Segundo ele, a realidade enfrentada por comerciários na capital envolve desgaste físico e psicológico, agravado por fatores estruturais da cidade.

“A classe trabalhadora vem sendo penalizada há algum tempo, para não dizer explorada. Hoje, se você andar dentro do comércio de Teresina, vai encontrar trabalhadores com síndrome de pânico, ansiedade e estresse”, afirmou.

Impacto começa antes do expediente

De acordo com o dirigente, as dificuldades começam ainda no deslocamento até o trabalho.

“Uma capital que não tem transporte público adequado. Se o trabalhador chega 10 minutos atrasado, já recebe advertência. Isso vai afetando o psicológico”, disse.

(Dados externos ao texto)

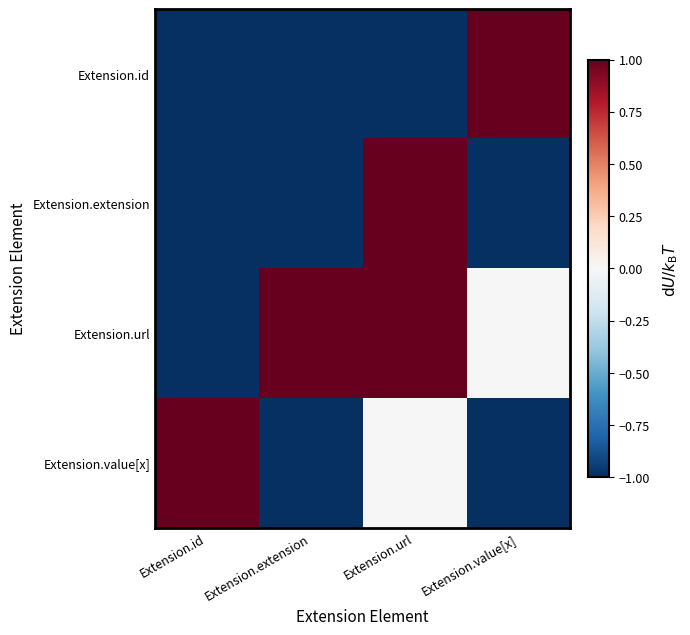

Reading right to left, list all the values displayed in this chart.

Extension.id: Extension.value[x]=1.0	Extension.url=-1.0	Extension.extension=-1.0	Extension.id=-1.0
Extension.extension: Extension.value[x]=-1.0	Extension.url=1.0	Extension.extension=-1.0	Extension.id=-1.0
Extension.url: Extension.value[x]=0.0	Extension.url=1.0	Extension.extension=1.0	Extension.id=-1.0
Extension.value[x]: Extension.value[x]=-1.0	Extension.url=0.0	Extension.extension=-1.0	Extension.id=1.0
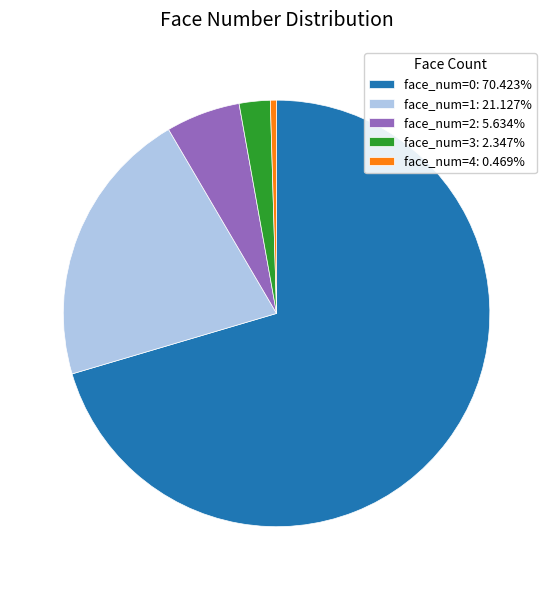

Rank the categories by value from highest to lowest.

face_num=0, face_num=1, face_num=2, face_num=3, face_num=4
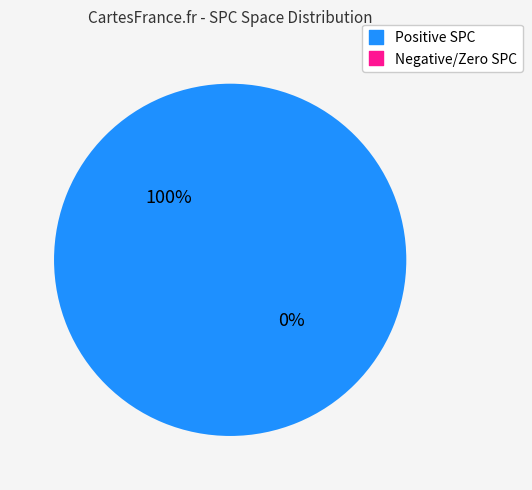

Does 3 account for over 50% of the chart?

No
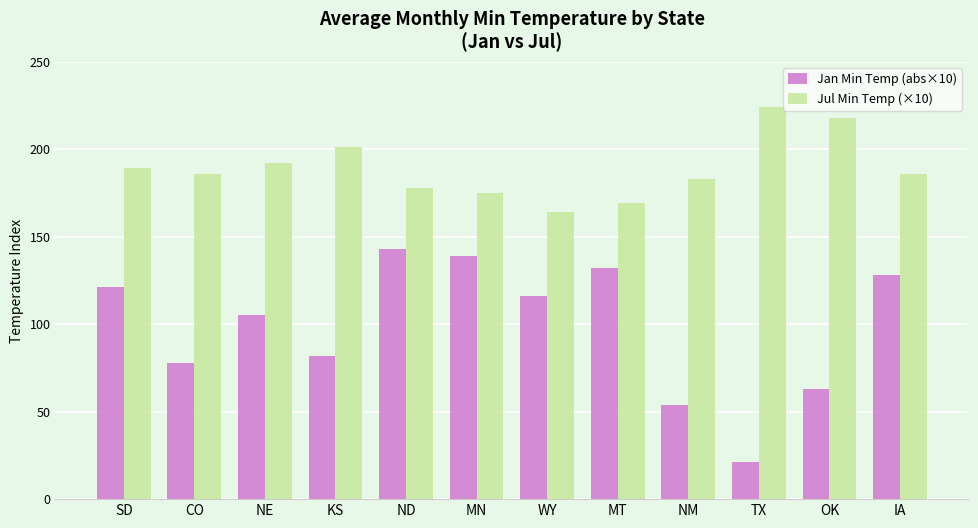

Which series has the largest range (max minus min)?

Jan Min Temp (abs×10)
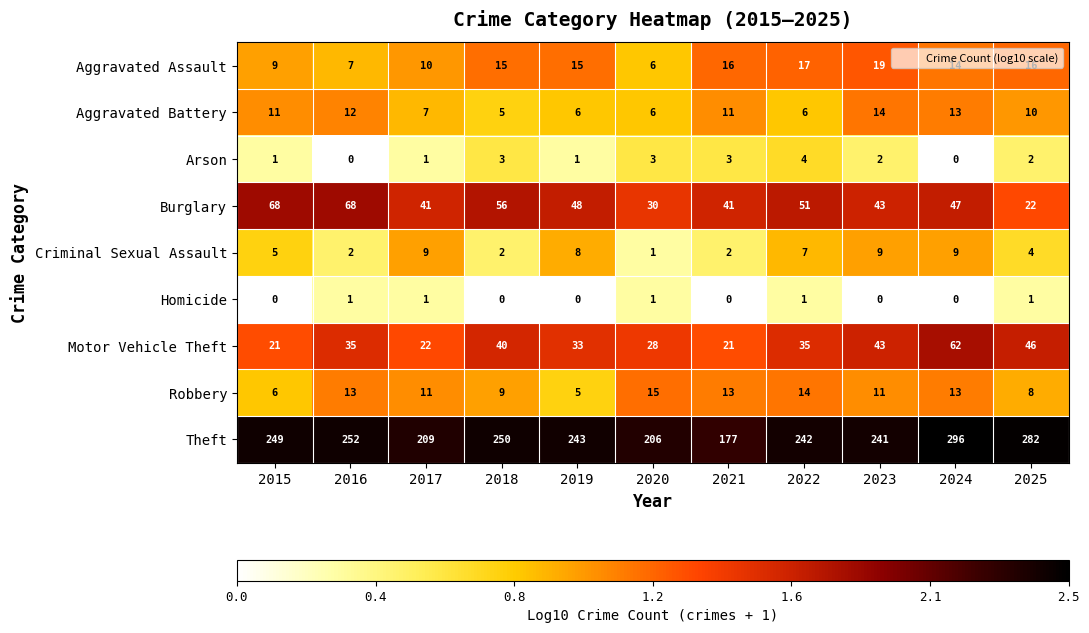

Count the Criminal Sexual Assault values in the range 2 to 9.

10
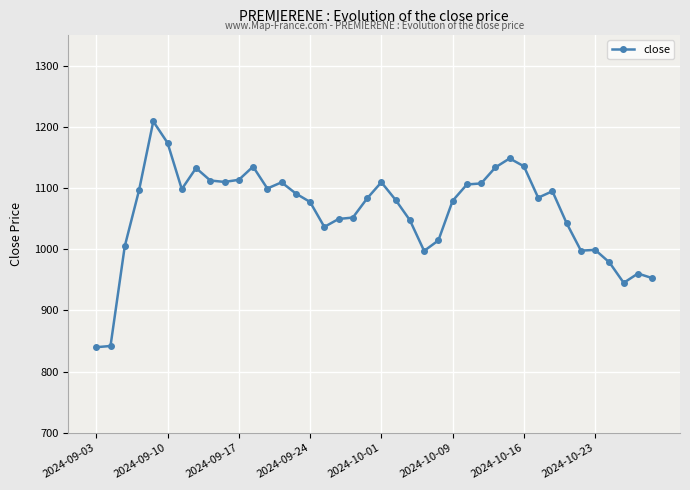

What is the sum of all values?

42474.3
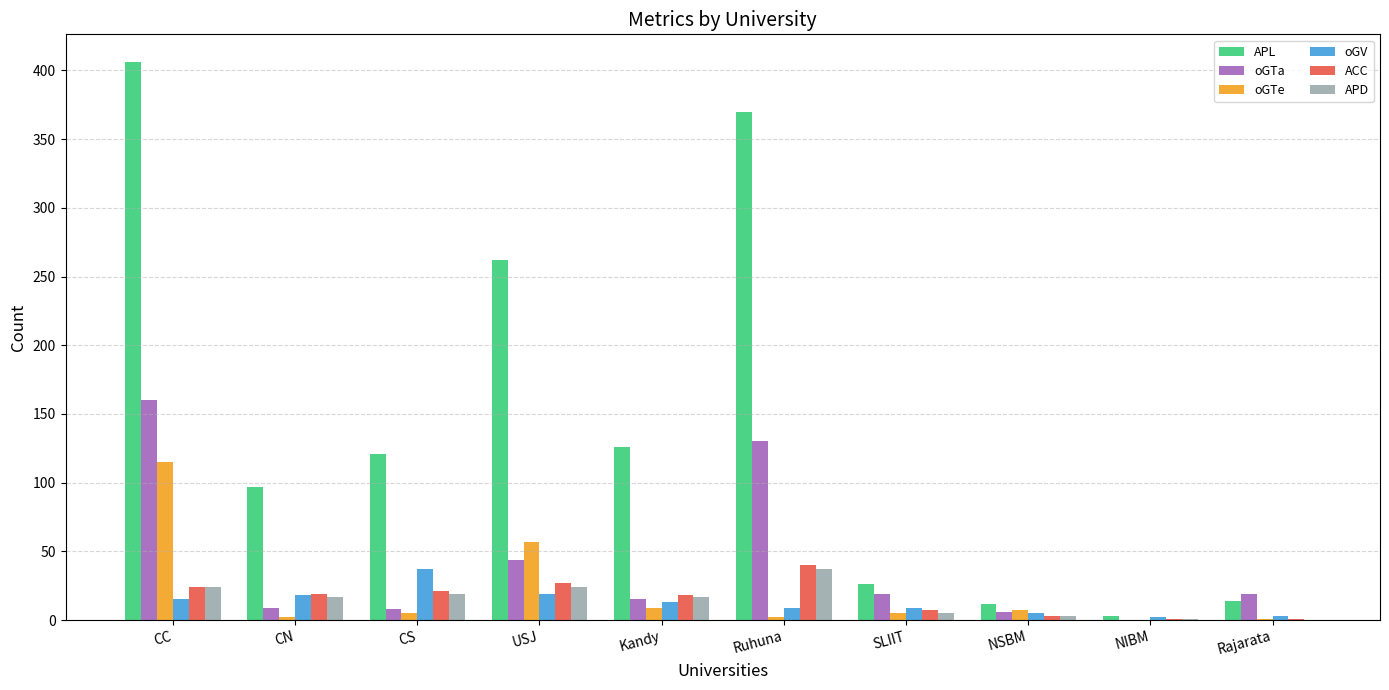

What is the maximum value for oGTa?

160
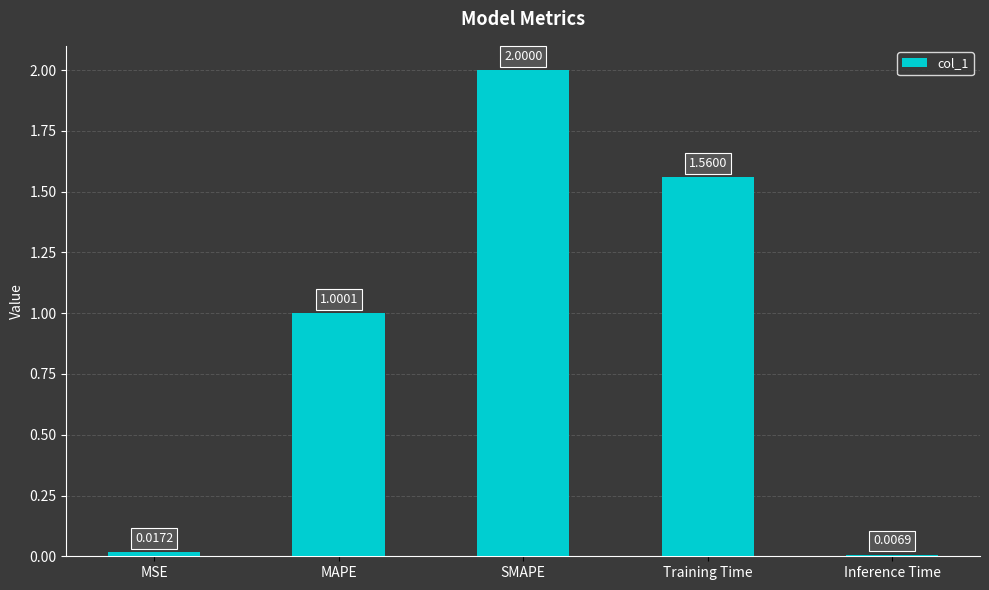

What is the change in value from MAPE to Training Time?

+0.6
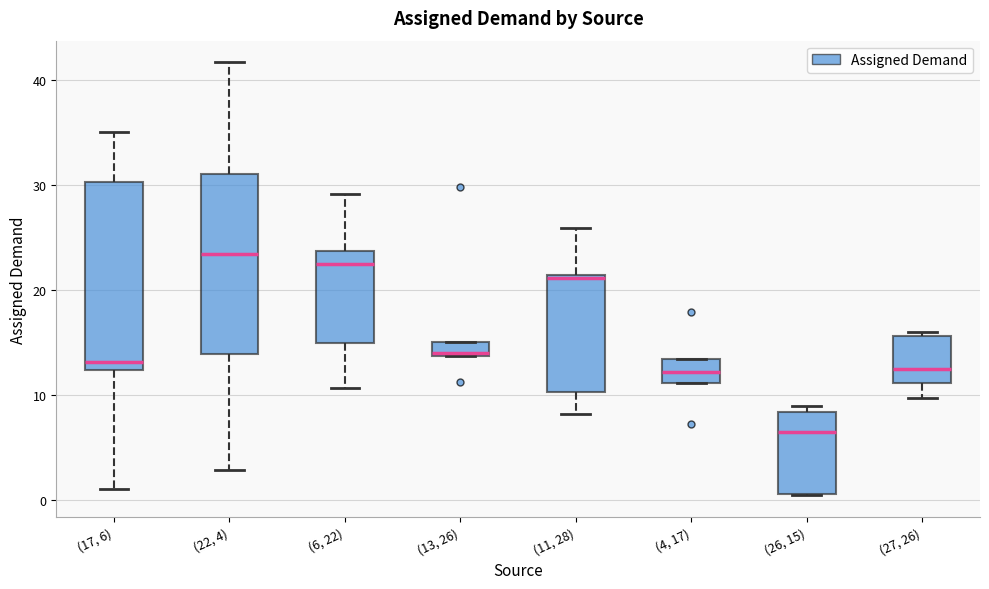

Which box's median line is the lowest?

(26, 15)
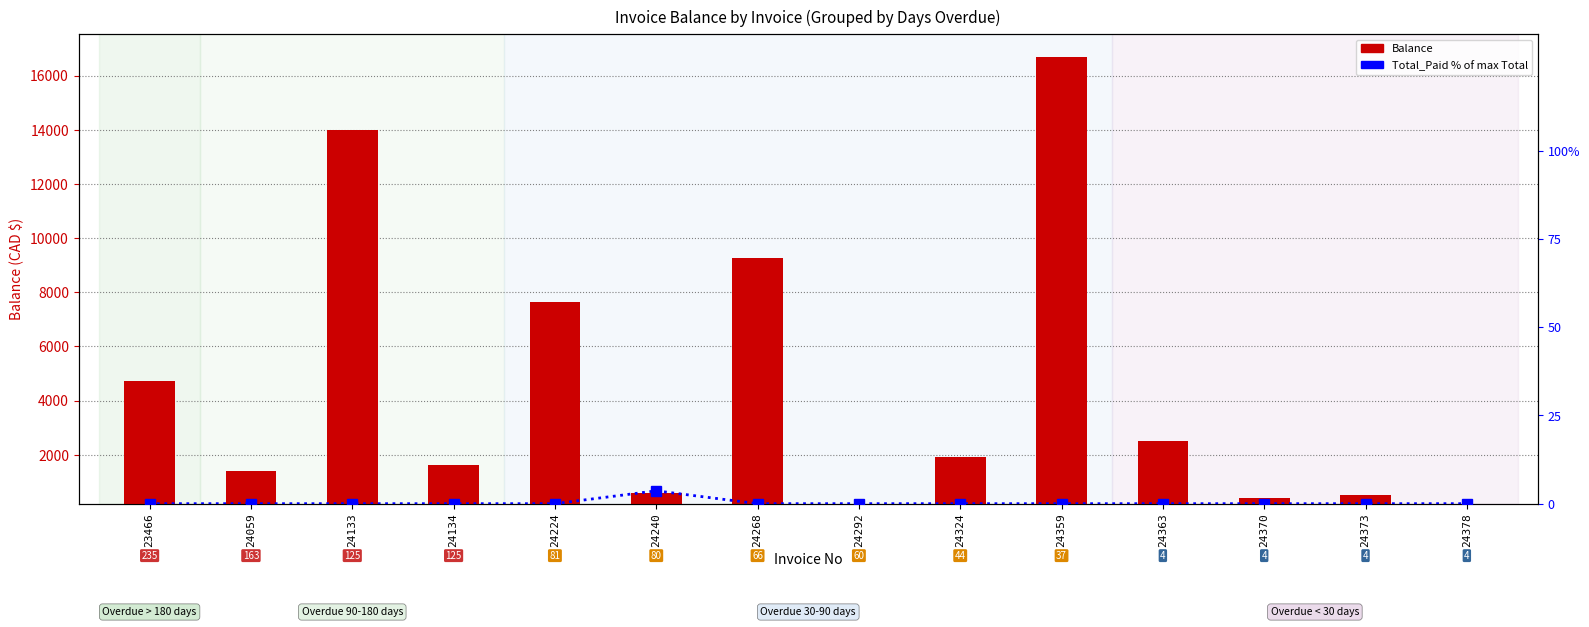

Where does the Balance series first go above 1911?

23466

Ele também chamou atenção para reflexos na vida familiar, especialmente na relação com os filhos. “Nossas crianças estão sofrendo porque não temos tempo suficiente para estar com elas, na escola, no lazer. Isso mexe na saúde e na ansiedade”, afirmou.

Redução da jornada entra no centro do debate

Para o sindicato, a redução da jornada é necessária para melhorar as condições de vida dos trabalhadores. “Essa jornada é abusiva. A classe trabalhadora precisa dessa redução para ter qualidade de vida e para o país se desenvolver”, defendeu.

Marcelino Moura também rebateu argumentos de que mudanças no modelo poderiam causar prejuízos econômicos.

“Quando criaram o 13º salário, disseram que ia quebrar o país. Quando reduziram de 48 para 44 horas, disseram a mesma coisa. E não quebrou”, afirmou.

Escala 5x2 é defendida como alternativa

O dirigente afirmou que a proposta de mudança não envolve o fechamento do comércio aos fins de semana, mas sim a reorganização da jornada. “Não se fala em fechar sábado e domingo. O que se fala é redução de jornada. Quem trabalha no sábado pode folgar durante a semana”, explicou.

Ele também destacou que a mudança pode gerar novos postos de trabalho. “Tem que ter contratação. O país se desenvolve com novos empregos”, disse.

Formação profissional também entra na pauta

Durante a entrevista, o secretário-geral também apontou a necessidade de ampliar o acesso à qualificação profissional. “O sistema S tem vários serviços, mas precisa abrir mais vagas. Hoje a gente procura curso e não tem vaga”, disse. Ele reforçou ainda o papel central dos trabalhadores na economia. “Quem gera renda é o trabalhador, não tenho dúvida disso”, concluiu.